EXTRACTED MATERIAL Start Marker
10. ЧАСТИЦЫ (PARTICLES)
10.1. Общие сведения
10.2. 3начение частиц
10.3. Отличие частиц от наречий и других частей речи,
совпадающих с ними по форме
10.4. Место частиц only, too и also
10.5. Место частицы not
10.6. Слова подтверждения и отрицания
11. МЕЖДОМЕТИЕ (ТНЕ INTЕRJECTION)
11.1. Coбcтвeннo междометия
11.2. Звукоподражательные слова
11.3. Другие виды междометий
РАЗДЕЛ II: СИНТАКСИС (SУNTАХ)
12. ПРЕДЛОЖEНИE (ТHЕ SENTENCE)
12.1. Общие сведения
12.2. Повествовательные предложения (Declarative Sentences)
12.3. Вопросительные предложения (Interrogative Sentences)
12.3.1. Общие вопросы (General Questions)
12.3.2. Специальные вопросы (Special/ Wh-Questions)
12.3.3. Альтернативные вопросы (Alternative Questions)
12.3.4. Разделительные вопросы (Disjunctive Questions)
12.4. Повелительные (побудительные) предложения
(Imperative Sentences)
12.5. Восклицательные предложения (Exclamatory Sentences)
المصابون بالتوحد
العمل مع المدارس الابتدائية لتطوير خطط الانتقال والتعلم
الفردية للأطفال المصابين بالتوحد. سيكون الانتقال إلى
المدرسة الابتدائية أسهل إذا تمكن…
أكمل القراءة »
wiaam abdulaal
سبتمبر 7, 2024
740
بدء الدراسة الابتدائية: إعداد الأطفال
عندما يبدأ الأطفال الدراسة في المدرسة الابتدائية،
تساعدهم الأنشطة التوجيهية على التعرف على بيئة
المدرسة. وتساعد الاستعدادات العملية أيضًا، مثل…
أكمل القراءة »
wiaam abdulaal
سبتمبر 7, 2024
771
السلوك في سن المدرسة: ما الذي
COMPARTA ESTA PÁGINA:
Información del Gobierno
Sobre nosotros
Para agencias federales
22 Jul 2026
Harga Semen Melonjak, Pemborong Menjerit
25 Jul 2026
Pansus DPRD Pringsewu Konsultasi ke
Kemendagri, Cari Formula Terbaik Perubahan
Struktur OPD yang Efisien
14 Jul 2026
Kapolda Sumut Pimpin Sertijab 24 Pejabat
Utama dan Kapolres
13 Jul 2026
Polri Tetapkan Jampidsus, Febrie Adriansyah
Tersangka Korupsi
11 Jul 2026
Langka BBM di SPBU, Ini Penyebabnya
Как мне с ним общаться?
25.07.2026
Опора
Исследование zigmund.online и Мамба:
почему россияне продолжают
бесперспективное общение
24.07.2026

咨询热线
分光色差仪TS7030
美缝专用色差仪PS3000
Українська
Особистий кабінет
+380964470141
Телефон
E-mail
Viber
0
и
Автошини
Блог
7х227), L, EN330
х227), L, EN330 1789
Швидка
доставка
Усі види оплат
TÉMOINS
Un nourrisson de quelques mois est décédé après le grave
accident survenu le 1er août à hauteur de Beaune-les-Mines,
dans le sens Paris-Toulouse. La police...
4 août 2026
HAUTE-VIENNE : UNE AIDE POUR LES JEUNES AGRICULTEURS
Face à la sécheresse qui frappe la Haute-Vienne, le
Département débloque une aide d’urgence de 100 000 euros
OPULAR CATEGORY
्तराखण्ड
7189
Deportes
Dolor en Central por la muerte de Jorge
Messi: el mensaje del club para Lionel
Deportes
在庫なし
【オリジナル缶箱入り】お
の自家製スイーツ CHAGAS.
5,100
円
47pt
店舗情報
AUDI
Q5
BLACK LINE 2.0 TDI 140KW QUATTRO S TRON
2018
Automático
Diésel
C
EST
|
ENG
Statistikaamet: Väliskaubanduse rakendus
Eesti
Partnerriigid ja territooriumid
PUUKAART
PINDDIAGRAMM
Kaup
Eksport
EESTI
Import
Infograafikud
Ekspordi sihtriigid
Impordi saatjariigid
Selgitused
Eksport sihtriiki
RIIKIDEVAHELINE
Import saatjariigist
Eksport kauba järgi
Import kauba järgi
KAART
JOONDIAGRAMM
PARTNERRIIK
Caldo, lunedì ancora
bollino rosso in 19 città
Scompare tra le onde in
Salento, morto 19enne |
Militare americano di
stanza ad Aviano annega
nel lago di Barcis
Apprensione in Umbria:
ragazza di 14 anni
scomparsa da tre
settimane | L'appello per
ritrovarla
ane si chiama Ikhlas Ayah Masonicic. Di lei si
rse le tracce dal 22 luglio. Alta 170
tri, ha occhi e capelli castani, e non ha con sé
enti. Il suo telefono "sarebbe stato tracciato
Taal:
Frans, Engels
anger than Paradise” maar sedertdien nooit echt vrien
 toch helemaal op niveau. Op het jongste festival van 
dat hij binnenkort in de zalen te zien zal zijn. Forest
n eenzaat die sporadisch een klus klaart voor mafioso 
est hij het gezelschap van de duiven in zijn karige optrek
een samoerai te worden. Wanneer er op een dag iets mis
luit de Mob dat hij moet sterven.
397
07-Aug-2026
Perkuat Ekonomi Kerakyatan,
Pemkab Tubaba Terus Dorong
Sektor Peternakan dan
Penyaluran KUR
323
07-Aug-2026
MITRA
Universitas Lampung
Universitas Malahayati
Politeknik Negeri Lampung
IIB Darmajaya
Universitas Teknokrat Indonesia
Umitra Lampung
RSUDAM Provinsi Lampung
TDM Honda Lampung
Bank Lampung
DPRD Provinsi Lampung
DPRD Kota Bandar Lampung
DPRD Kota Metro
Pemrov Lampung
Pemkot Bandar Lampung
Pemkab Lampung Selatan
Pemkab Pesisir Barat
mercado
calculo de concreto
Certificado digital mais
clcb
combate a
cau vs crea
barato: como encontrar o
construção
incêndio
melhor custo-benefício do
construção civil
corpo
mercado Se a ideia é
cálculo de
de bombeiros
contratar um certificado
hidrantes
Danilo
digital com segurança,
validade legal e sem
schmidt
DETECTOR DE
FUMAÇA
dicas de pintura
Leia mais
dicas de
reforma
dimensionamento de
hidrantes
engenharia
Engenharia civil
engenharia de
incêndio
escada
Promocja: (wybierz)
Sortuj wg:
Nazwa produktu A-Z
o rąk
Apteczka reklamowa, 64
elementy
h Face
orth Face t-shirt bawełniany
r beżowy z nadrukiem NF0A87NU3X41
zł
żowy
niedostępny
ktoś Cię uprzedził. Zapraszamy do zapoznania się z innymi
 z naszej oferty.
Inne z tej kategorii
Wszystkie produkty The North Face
EXTRACTED MATERIAL End Marker
*WORK INSTRUCTION*
What is wanted is every line above, written out exactly.

*RESPONSE AREA*
10. ЧАСТИЦЫ (PARTICLES)
10.1. Общие сведения
10.2. 3начение частиц
10.3. Отличие частиц от наречий и других частей речи,
совпадающих с ними по форме
10.4. Место частиц only, too и also
10.5. Место частицы not
10.6. Слова подтверждения и отрицания
11. МЕЖДОМЕТИЕ (ТНЕ INTЕRJECTION)
11.1. Coбcтвeннo междометия
11.2. Звукоподражательные слова
11.3. Другие виды междометий
РАЗДЕЛ II: СИНТАКСИС (SУNTАХ)
12. ПРЕДЛОЖEНИE (ТHЕ SENTENCE)
12.1. Общие сведения
12.2. Повествовательные предложения (Declarative Sentences)
12.3. Вопросительные предложения (Interrogative Sentences)
12.3.1. Общие вопросы (General Questions)
12.3.2. Специальные вопросы (Special/ Wh-Questions)
12.3.3. Альтернативные вопросы (Alternative Questions)
12.3.4. Разделительные вопросы (Disjunctive Questions)
12.4. Повелительные (побудительные) предложения
(Imperative Sentences)
12.5. Восклицательные предложения (Exclamatory Sentences)
المصابون بالتوحد
العمل مع المدارس الابتدائية لتطوير خطط الانتقال والتعلم
الفردية للأطفال المصابين بالتوحد. سيكون الانتقال إلى
المدرسة الابتدائية أسهل إذا تمكن…
أكمل القراءة »
wiaam abdulaal
سبتمبر 7, 2024
740
بدء الدراسة الابتدائية: إعداد الأطفال
عندما يبدأ الأطفال الدراسة في المدرسة الابتدائية،
تساعدهم الأنشطة التوجيهية على التعرف على بيئة
المدرسة. وتساعد الاستعدادات العملية أيضًا، مثل…
أكمل القراءة »
wiaam abdulaal
سبتمبر 7, 2024
771
السلوك في سن المدرسة: ما الذي
COMPARTA ESTA PÁGINA:
Información del Gobierno
Sobre nosotros
Para agencias federales
22 Jul 2026
Harga Semen Melonjak, Pemborong Menjerit
25 Jul 2026
Pansus DPRD Pringsewu Konsultasi ke
Kemendagri, Cari Formula Terbaik Perubahan
Struktur OPD yang Efisien
14 Jul 2026
Kapolda Sumut Pimpin Sertijab 24 Pejabat
Utama dan Kapolres
13 Jul 2026
Polri Tetapkan Jampidsus, Febrie Adriansyah
Tersangka Korupsi
11 Jul 2026
Langka BBM di SPBU, Ini Penyebabnya
Как мне с ним общаться?
25.07.2026
Опора
Исследование zigmund.online и Мамба:
почему россияне продолжают
бесперспективное общение
24.07.2026

咨询热线
分光色差仪TS7030
美缝专用色差仪PS3000
Українська
Особистий кабінет
+380964470141
Телефон
E-mail
Viber
0
и
Автошини
Блог
7х227), L, EN330
х227), L, EN330 1789
Швидка
доставка
Усі види оплат
TÉMOINS
Un nourrisson de quelques mois est décédé après le grave
accident survenu le 1er août à hauteur de Beaune-les-Mines,
dans le sens Paris-Toulouse. La police...
4 août 2026
HAUTE-VIENNE : UNE AIDE POUR LES JEUNES AGRICULTEURS
Face à la sécheresse qui frappe la Haute-Vienne, le
Département débloque une aide d’urgence de 100 000 euros
OPULAR CATEGORY
्तराखण्ड
7189
Deportes
Dolor en Central por la muerte de Jorge
Messi: el mensaje del club para Lionel
Deportes
在庫なし
【オリジナル缶箱入り】お
の自家製スイーツ CHAGAS.
5,100
円
47pt
店舗情報
AUDI
Q5
BLACK LINE 2.0 TDI 140KW QUATTRO S TRON
2018
Automático
Diésel
C
EST
|
ENG
Statistikaamet: Väliskaubanduse rakendus
Eesti
Partnerriigid ja territooriumid
PUUKAART
PINDDIAGRAMM
Kaup
Eksport
EESTI
Import
Infograafikud
Ekspordi sihtriigid
Impordi saatjariigid
Selgitused
Eksport sihtriiki
RIIKIDEVAHELINE
Import saatjariigist
Eksport kauba järgi
Import kauba järgi
KAART
JOONDIAGRAMM
PARTNERRIIK
Caldo, lunedì ancora
bollino rosso in 19 città
Scompare tra le onde in
Salento, morto 19enne |
Militare americano di
stanza ad Aviano annega
nel lago di Barcis
Apprensione in Umbria:
ragazza di 14 anni
scomparsa da tre
settimane | L'appello per
ritrovarla
ane si chiama Ikhlas Ayah Masonicic. Di lei si
rse le tracce dal 22 luglio. Alta 170
tri, ha occhi e capelli castani, e non ha con sé
enti. Il suo telefono "sarebbe stato tracciato
Taal:
Frans, Engels
anger than Paradise” maar sedertdien nooit echt vrien
 toch helemaal op niveau. Op het jongste festival van 
dat hij binnenkort in de zalen te zien zal zijn. Forest
n eenzaat die sporadisch een klus klaart voor mafioso 
est hij het gezelschap van de duiven in zijn karige optrek
een samoerai te worden. Wanneer er op een dag iets mis
luit de Mob dat hij moet sterven.
397
07-Aug-2026
Perkuat Ekonomi Kerakyatan,
Pemkab Tubaba Terus Dorong
Sektor Peternakan dan
Penyaluran KUR
323
07-Aug-2026
MITRA
Universitas Lampung
Universitas Malahayati
Politeknik Negeri Lampung
IIB Darmajaya
Universitas Teknokrat Indonesia
Umitra Lampung
RSUDAM Provinsi Lampung
TDM Honda Lampung
Bank Lampung
DPRD Provinsi Lampung
DPRD Kota Bandar Lampung
DPRD Kota Metro
Pemrov Lampung
Pemkot Bandar Lampung
Pemkab Lampung Selatan
Pemkab Pesisir Barat
mercado
calculo de concreto
Certificado digital mais
clcb
combate a
cau vs crea
barato: como encontrar o
construção
incêndio
melhor custo-benefício do
construção civil
corpo
mercado Se a ideia é
cálculo de
de bombeiros
contratar um certificado
hidrantes
Danilo
digital com segurança,
validade legal e sem
schmidt
DETECTOR DE
FUMAÇA
dicas de pintura
Leia mais
dicas de
reforma
dimensionamento de
hidrantes
engenharia
Engenharia civil
engenharia de
incêndio
escada
Promocja: (wybierz)
Sortuj wg:
Nazwa produktu A-Z
o rąk
Apteczka reklamowa, 64
elementy
h Face
orth Face t-shirt bawełniany
r beżowy z nadrukiem NF0A87NU3X41
zł
żowy
niedostępny
ktoś Cię uprzedził. Zapraszamy do zapoznania się z innymi
 z naszej oferty.
Inne z tej kategorii
Wszystkie produkty The North Face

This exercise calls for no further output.